Mindful that the citizens who must fund this expensive warfare are born with a natural aversion to bloodshed, the state now uses TV to sanitize the bloody story. They've learned the lesson of Vietnam, where unfettered television journalism brought home the horror of war (and our eventual opposition to it). Now we see "surgical" strikes by "smart" bombs, not accidental destruction of hospitals or schools.  War looks more like a video game. Meanwhile, real video games, television, and films immerse screen-watchers in a world of consequence-free violence.

 

Thus, warfare has trended steadily toward more destruction with greater physical and psychological detachment. As you read this, technicians could be munching fries in an air-conditioned bunker after launching a ICBM off to fry half the population of California. (The Cold War may be over, but until the mentality and institutions that created it are transformed, it's eventual re-emergence is a certainty.
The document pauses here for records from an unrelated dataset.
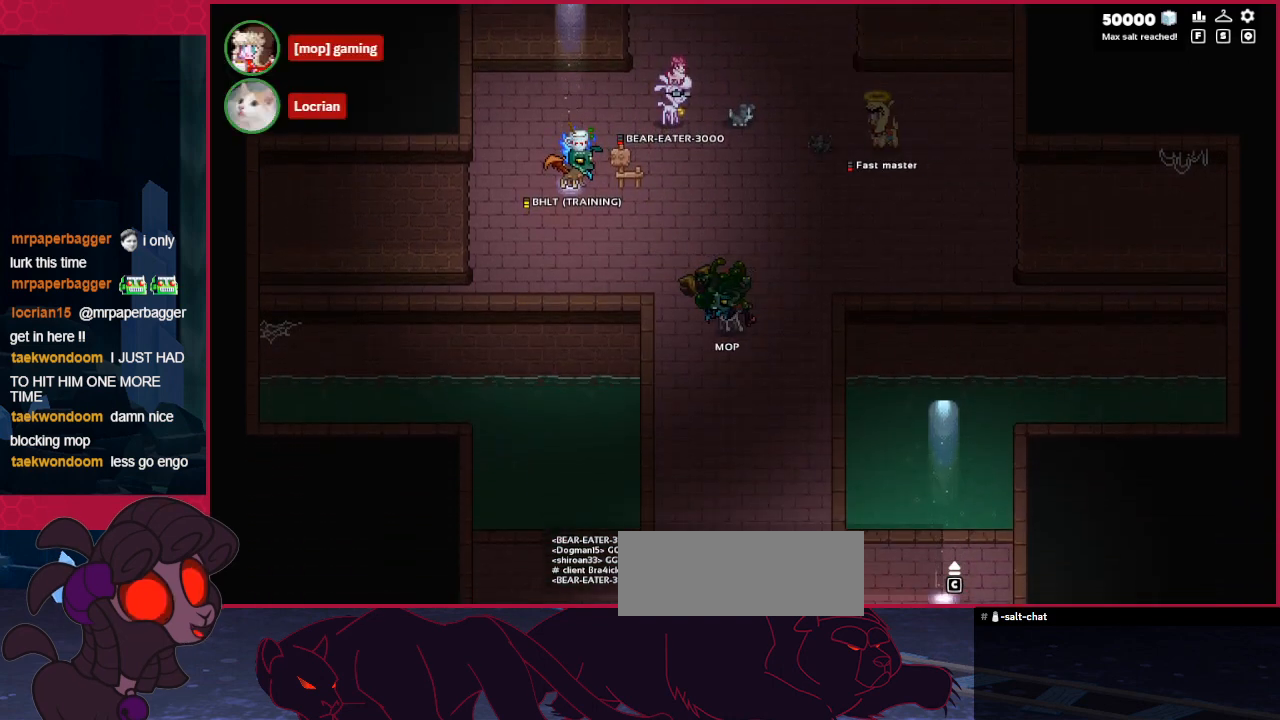
Gameplay with keyboard; each line is a JSON object with the keys held at the frame after it. "events" lists presses ("down") and releases ("up") of "a", "b", "c", "d", "down", "left", "right" and "up" between this image and that frame as [ms after this image, input, new state], when the widget could be followed in between. No other keys are recorded. Mouse input is not recorded.
{"keys": [], "events": []}
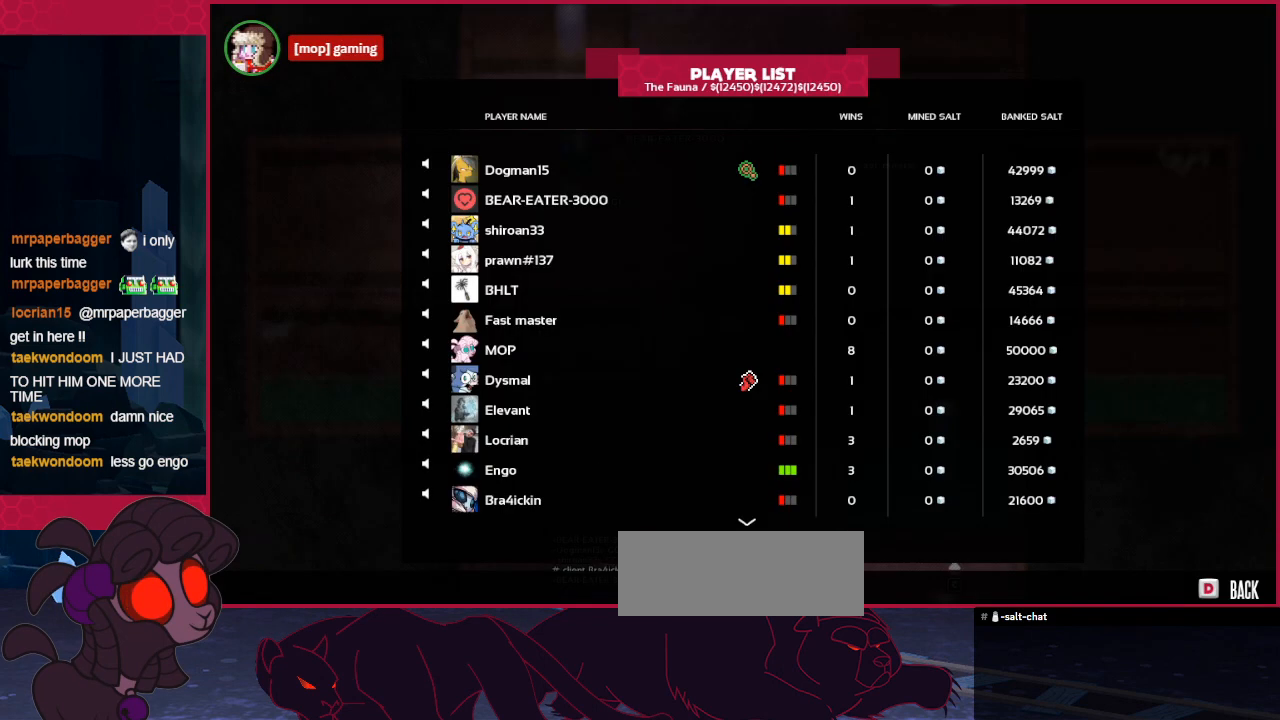
{"keys": [], "events": []}
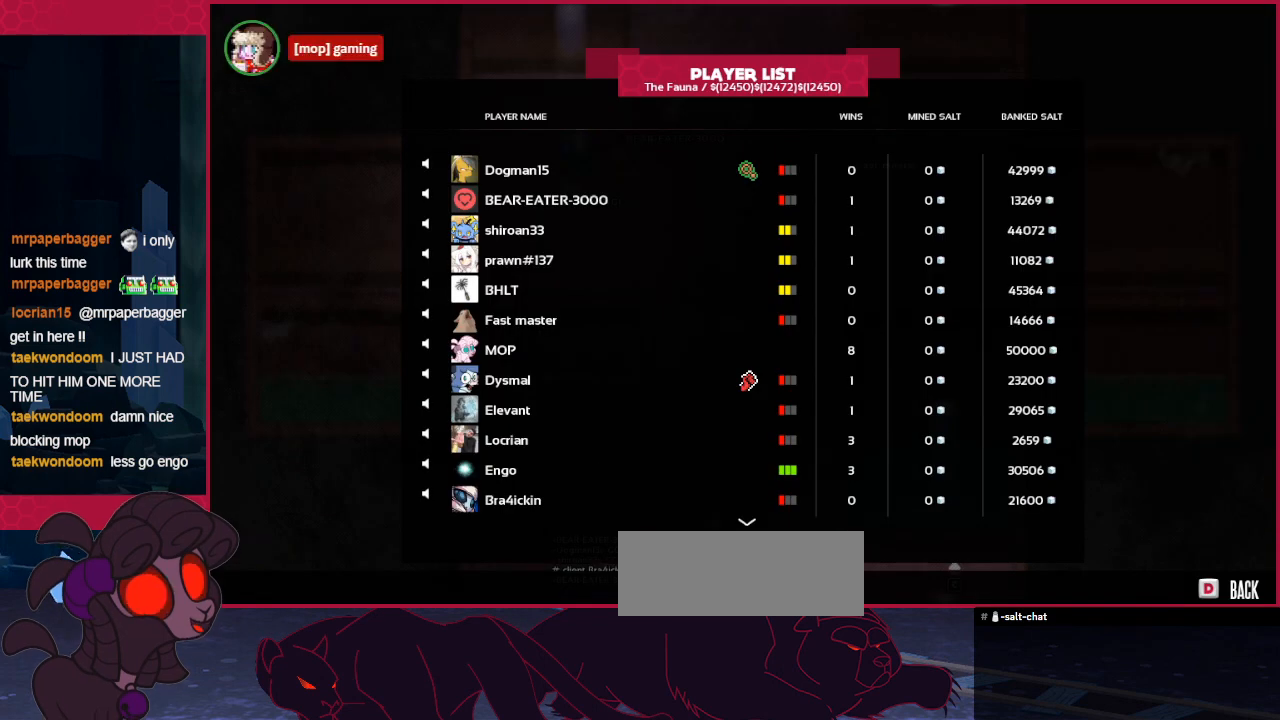
{"keys": [], "events": []}
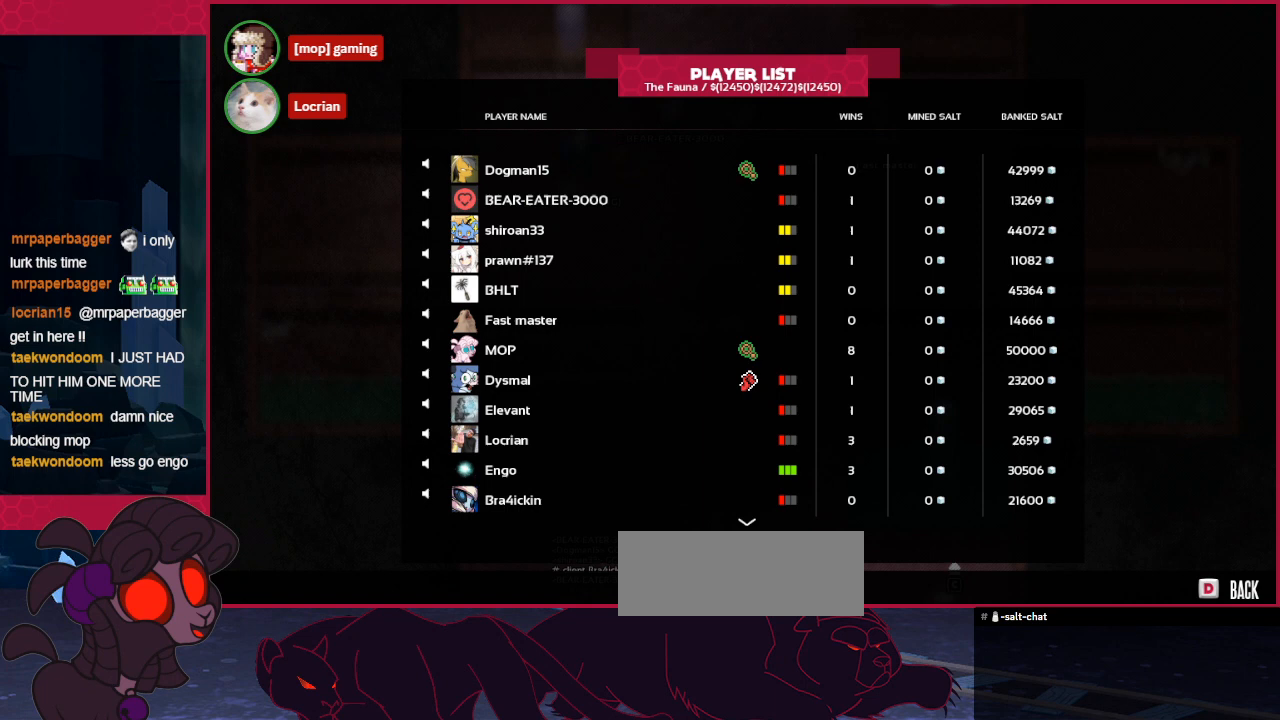
{"keys": [], "events": [[310, "up", "down"], [448, "up", "up"]]}
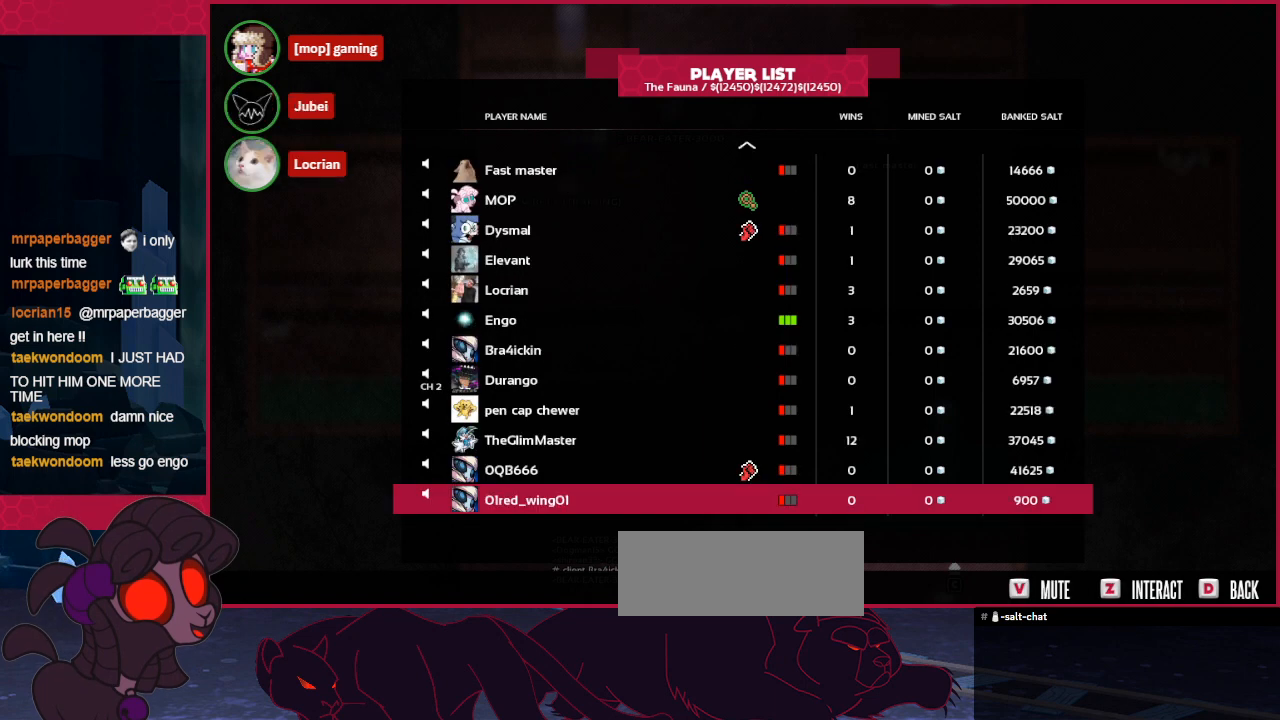
{"keys": [], "events": []}
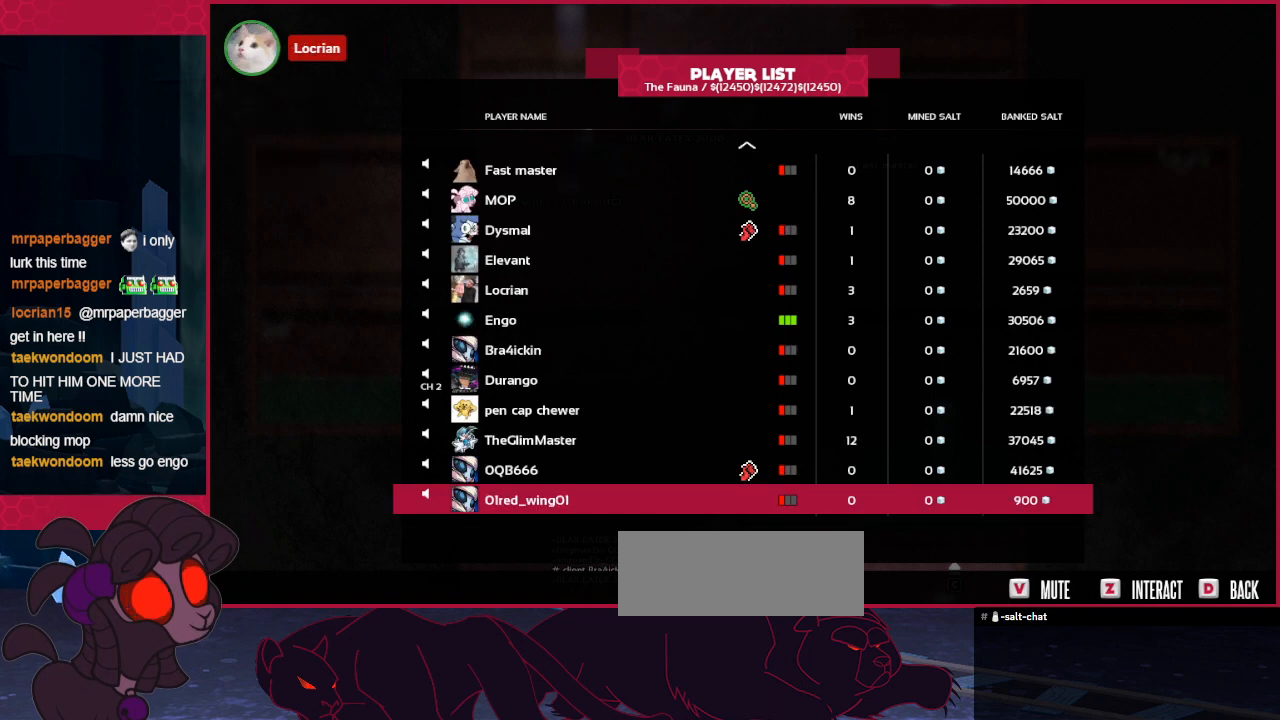
{"keys": [], "events": []}
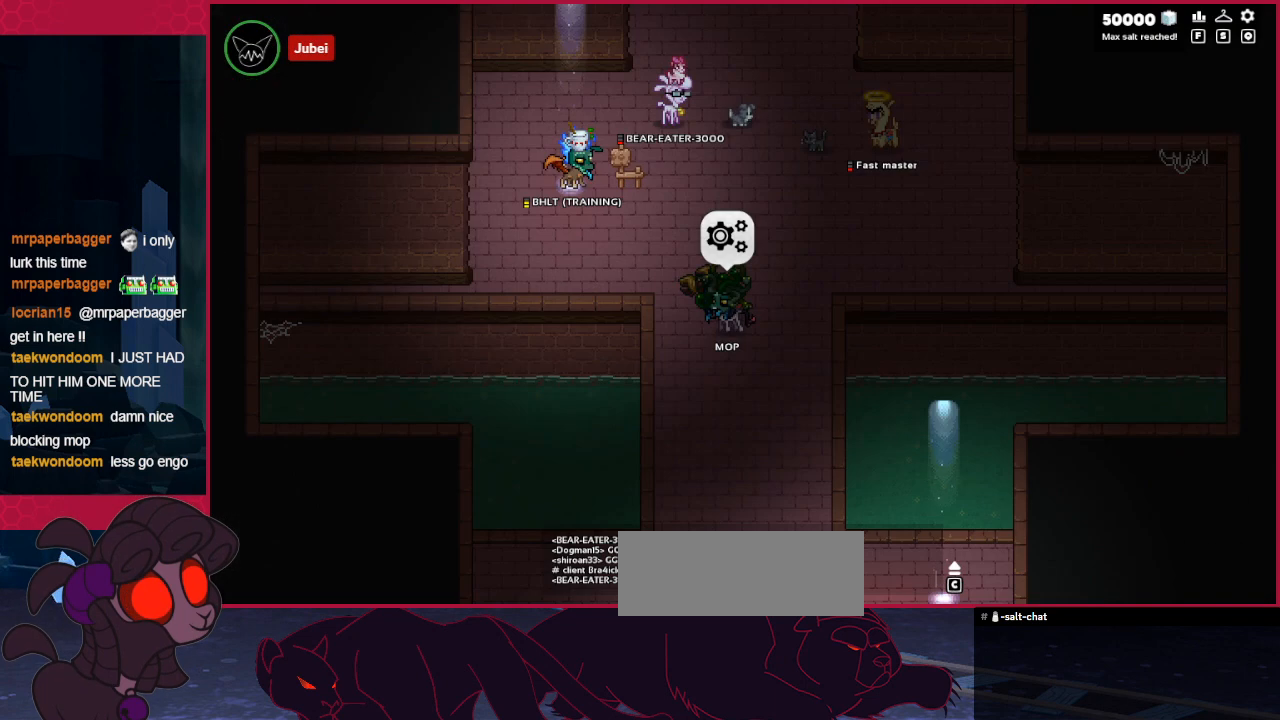
{"keys": ["left", "up"], "events": [[310, "up", "down"], [413, "left", "down"]]}
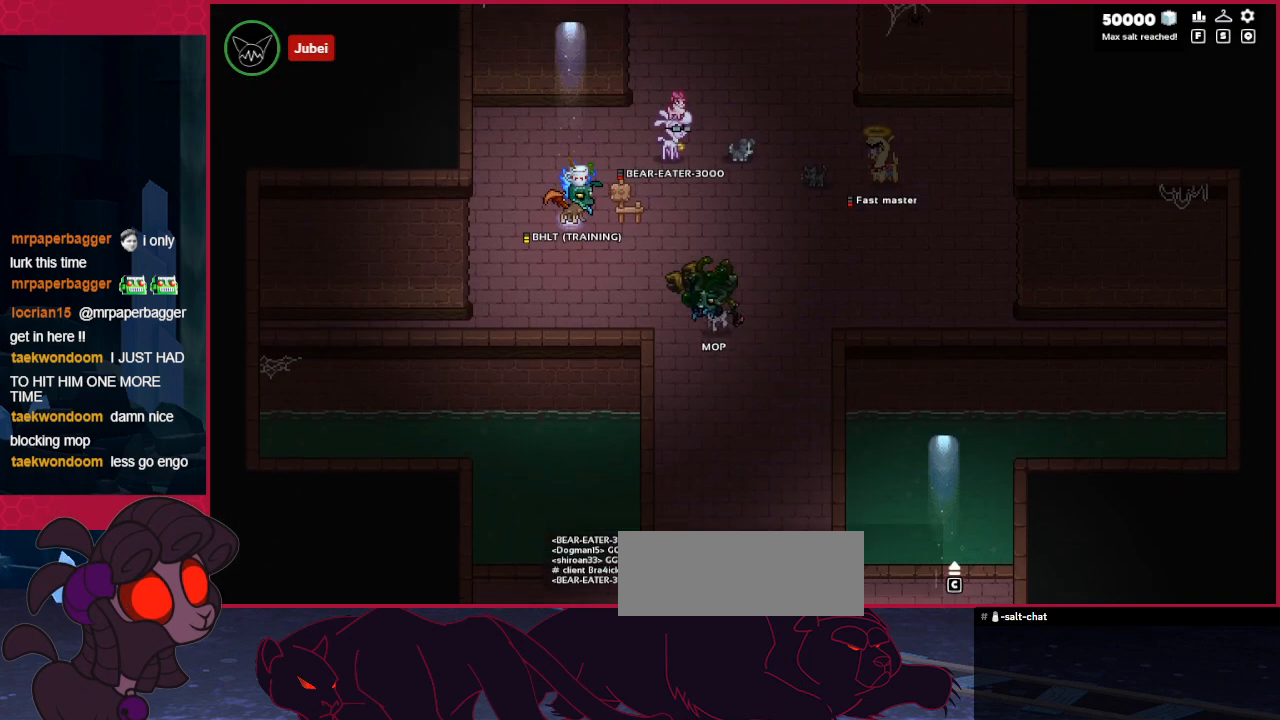
{"keys": ["left"], "events": [[310, "up", "up"]]}
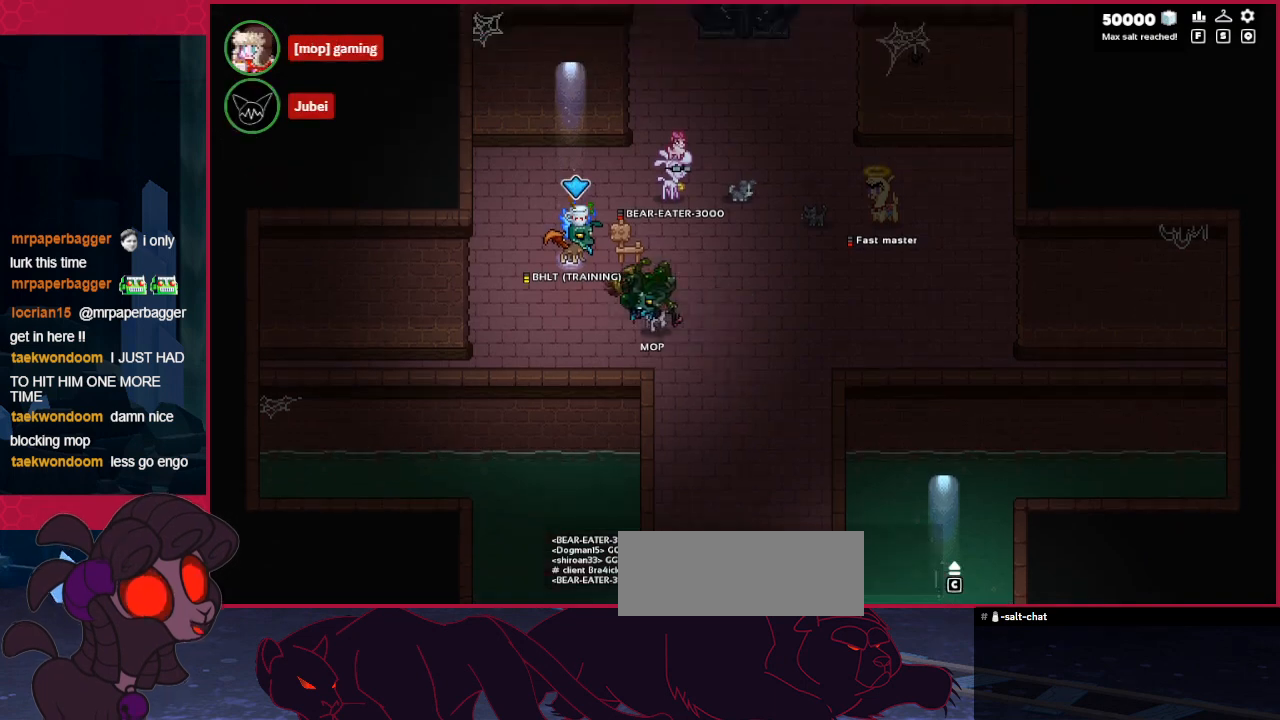
{"keys": [], "events": [[206, "down", "down"], [241, "left", "up"], [344, "right", "down"], [378, "down", "up"], [447, "right", "up"]]}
In fact, U.S. arms spending has not significantly declined since its end, and the Administration wants billions to build Star Wars and a new nuclear bomb facility.)

 

Detached destruction-- that could have been the motto of the Dark Duo of Columbine High, as they Duke Nukem'd their classmates. It's ironic that such savagery probably would have been rewarded by the colonels of Milosevic or Saddam or any of the US-financed and trained death-squad dictators. A cynic might say the Colorado boys were merely fighting the wrong war.

 

There will always be conflicts, between nations and especially between teenagers. But when the culture celebrates hatred (e.g. talk radio) and violence, and the arms dealers large and small are always at hand to make the sale, we can expect more stories like Kosovo and Littleton, and worse. Some say we should arm the KLA and Colorado's high school janitors, but someone will someday find a way to outgun them.

 

We have another choice, if we have courage to change our story. Courage it was, that made the little hobbits and their comrades victorious over Mordor. Courage brought Luke Skywalker to reject the power of the Dark Side, drop his saber, and pull Darth Vader into the light. It will take courage to challenge the hydra-headed violence industry, and to battle the fear and hatred in our own hearts. But that's the only story with any chance of a happy ending. What better way to honor the fallen?